COP15 in Montreal: UN calls for biodiversity ‘peace pact with nature’
Governments are meeting in Montreal to agree targets to reverse the loss of nature.
UN Secretary-General Antonio Guterres said we have a chance to stop the “orgy of destruction” which has put a million species at risk of extinction.
“It’s time to forge a peace pact with nature,” he added.
Biodiversity is the sum of all living things on the planet and the way they are connected in a complex web of life that we rely upon for food, clean air and water.
In Montreal nearly 200 countries will try to agree on a way to put the world on a path to restoring nature by the end of the decade.
The stakes are high with the COP15 UN summit seen as a chance to do for biodiversity what the Paris agreement has done for the fight against climate change.
The two issues are intertwined, with warnings that a failure to secure a good outcome on protecting nature will make it far harder to fight climate change.
“The idea of biodiversity can be quite complicated for people, but it’s basically about nature,” said Dr Abigail Entwistle of conservation charity Fauna and Flora International.
“We’ve not been as good at getting the message across about what’s at stake and how urgent the situation is and we need to have our 1.5 degree moment for biodiversity in the same way we have for climate change.”
Several issues threaten to derail the talks including financing of the plans and debate over how to protect the natural world without risking creating “paper parks” or “ghost forests” that are protected only on paper and from which indigenous people and local communities are excluded.

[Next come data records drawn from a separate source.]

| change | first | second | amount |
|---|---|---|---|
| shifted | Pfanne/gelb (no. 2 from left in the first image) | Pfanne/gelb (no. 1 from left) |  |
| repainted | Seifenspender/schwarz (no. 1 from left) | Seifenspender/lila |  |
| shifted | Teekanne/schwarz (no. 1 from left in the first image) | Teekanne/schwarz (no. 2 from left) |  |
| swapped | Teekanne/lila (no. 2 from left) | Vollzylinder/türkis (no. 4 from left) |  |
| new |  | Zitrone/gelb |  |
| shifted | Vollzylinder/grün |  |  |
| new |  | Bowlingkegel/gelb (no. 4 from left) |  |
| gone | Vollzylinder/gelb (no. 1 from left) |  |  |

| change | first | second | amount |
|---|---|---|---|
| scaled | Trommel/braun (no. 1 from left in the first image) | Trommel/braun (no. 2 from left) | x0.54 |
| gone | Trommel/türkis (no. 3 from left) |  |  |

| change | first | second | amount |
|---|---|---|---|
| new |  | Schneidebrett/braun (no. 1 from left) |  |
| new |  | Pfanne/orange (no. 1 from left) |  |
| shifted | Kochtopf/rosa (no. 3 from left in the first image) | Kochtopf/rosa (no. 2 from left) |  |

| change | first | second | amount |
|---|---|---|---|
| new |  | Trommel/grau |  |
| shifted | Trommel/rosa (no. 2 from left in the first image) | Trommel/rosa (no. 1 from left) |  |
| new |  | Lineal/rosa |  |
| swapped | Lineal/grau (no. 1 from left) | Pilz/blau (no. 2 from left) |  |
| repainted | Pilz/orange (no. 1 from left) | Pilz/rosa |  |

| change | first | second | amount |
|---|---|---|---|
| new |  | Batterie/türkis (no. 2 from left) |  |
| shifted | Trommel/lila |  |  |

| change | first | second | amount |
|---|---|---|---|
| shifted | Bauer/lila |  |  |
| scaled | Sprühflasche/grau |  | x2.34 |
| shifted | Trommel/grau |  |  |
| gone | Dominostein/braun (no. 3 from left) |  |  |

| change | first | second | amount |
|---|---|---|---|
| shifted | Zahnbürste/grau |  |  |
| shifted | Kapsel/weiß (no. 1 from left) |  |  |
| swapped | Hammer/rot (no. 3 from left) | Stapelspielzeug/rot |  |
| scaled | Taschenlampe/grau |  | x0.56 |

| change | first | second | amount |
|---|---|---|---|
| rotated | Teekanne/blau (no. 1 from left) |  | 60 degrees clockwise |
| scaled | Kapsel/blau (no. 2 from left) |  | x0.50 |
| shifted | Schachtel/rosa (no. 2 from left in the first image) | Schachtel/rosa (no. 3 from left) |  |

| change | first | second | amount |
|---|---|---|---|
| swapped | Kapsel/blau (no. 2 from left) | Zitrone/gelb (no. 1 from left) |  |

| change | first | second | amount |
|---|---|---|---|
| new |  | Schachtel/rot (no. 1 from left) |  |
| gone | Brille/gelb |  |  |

Cambodia Country Director for Fauna and Flora International, Pablo Sinovas, pointed to the need for better protection of areas of the world with undiscovered biodiversity, such as in the country’s Virachey National Park.
“You could say this forest area is the equivalent of the Amazon of Asia,” he said.
“It is a very large forest with outstanding biodiversity – there is much to be explored and much to be discovered, yet unlike the Amazon, it hasn’t received that much attention.”